:: Data for this task ::

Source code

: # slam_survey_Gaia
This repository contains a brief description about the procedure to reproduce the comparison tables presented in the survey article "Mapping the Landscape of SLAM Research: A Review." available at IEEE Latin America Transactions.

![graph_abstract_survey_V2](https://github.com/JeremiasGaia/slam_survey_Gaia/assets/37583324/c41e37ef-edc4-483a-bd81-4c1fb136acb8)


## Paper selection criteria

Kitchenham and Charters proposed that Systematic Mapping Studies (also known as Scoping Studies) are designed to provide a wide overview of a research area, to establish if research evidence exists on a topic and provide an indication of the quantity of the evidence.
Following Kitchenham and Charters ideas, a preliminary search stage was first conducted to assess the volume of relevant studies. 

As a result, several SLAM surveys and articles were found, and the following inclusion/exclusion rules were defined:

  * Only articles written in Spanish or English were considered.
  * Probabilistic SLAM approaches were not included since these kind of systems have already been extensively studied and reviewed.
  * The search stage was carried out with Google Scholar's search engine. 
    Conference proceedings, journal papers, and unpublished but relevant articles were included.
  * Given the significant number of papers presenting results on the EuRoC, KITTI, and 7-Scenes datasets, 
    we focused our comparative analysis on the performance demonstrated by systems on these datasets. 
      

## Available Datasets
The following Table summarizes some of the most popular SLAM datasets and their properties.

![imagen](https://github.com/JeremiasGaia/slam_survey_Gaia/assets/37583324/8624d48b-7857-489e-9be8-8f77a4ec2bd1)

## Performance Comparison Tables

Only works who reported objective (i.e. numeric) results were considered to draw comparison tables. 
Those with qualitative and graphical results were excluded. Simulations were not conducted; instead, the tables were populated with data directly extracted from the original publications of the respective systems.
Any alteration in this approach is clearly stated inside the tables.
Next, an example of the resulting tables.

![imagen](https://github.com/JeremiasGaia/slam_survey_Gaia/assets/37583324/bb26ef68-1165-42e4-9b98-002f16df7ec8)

:::

Put every line of the entries into a Markdown table with the columns Row and Line. Number each row, and leave out the blank lines.

| Row | Line |
|---|---|
| 1 | Source code |
| 2 | : # slam_survey_Gaia |
| 3 | This repository contains a brief description about the procedure to reproduce the comparison tables presented in the survey article "Mapping the Landscape of SLAM Research: A Review." available at IEEE Latin America Transactions. |
| 4 | ![graph_abstract_survey_V2](https://github.com/JeremiasGaia/slam_survey_Gaia/assets/37583324/c41e37ef-edc4-483a-bd81-4c1fb136acb8) |
| 5 | ## Paper selection criteria |
| 6 | Kitchenham and Charters proposed that Systematic Mapping Studies (also known as Scoping Studies) are designed to provide a wide overview of a research area, to establish if research evidence exists on a topic and provide an indication of the quantity of the evidence. |
| 7 | Following Kitchenham and Charters ideas, a preliminary search stage was first conducted to assess the volume of relevant studies.  |
| 8 | As a result, several SLAM surveys and articles were found, and the following inclusion/exclusion rules were defined: |
| 9 |   * Only articles written in Spanish or English were considered. |
| 10 |   * Probabilistic SLAM approaches were not included since these kind of systems have already been extensively studied and reviewed. |
| 11 |   * The search stage was carried out with Google Scholar's search engine.  |
| 12 |     Conference proceedings, journal papers, and unpublished but relevant articles were included. |
| 13 |   * Given the significant number of papers presenting results on the EuRoC, KITTI, and 7-Scenes datasets,  |
| 14 |     we focused our comparative analysis on the performance demonstrated by systems on these datasets.  |
| 15 | ## Available Datasets |
| 16 | The following Table summarizes some of the most popular SLAM datasets and their properties. |
| 17 | ![imagen](https://github.com/JeremiasGaia/slam_survey_Gaia/assets/37583324/8624d48b-7857-489e-9be8-8f77a4ec2bd1) |
| 18 | ## Performance Comparison Tables |
| 19 | Only works who reported objective (i.e. numeric) results were considered to draw comparison tables.  |
| 20 | Those with qualitative and graphical results were excluded. Simulations were not conducted; instead, the tables were populated with data directly extracted from the original publications of the respective systems. |
| 21 | Any alteration in this approach is clearly stated inside the tables. |
| 22 | Next, an example of the resulting tables. |
| 23 | ![imagen](https://github.com/JeremiasGaia/slam_survey_Gaia/assets/37583324/bb26ef68-1165-42e4-9b98-002f16df7ec8) |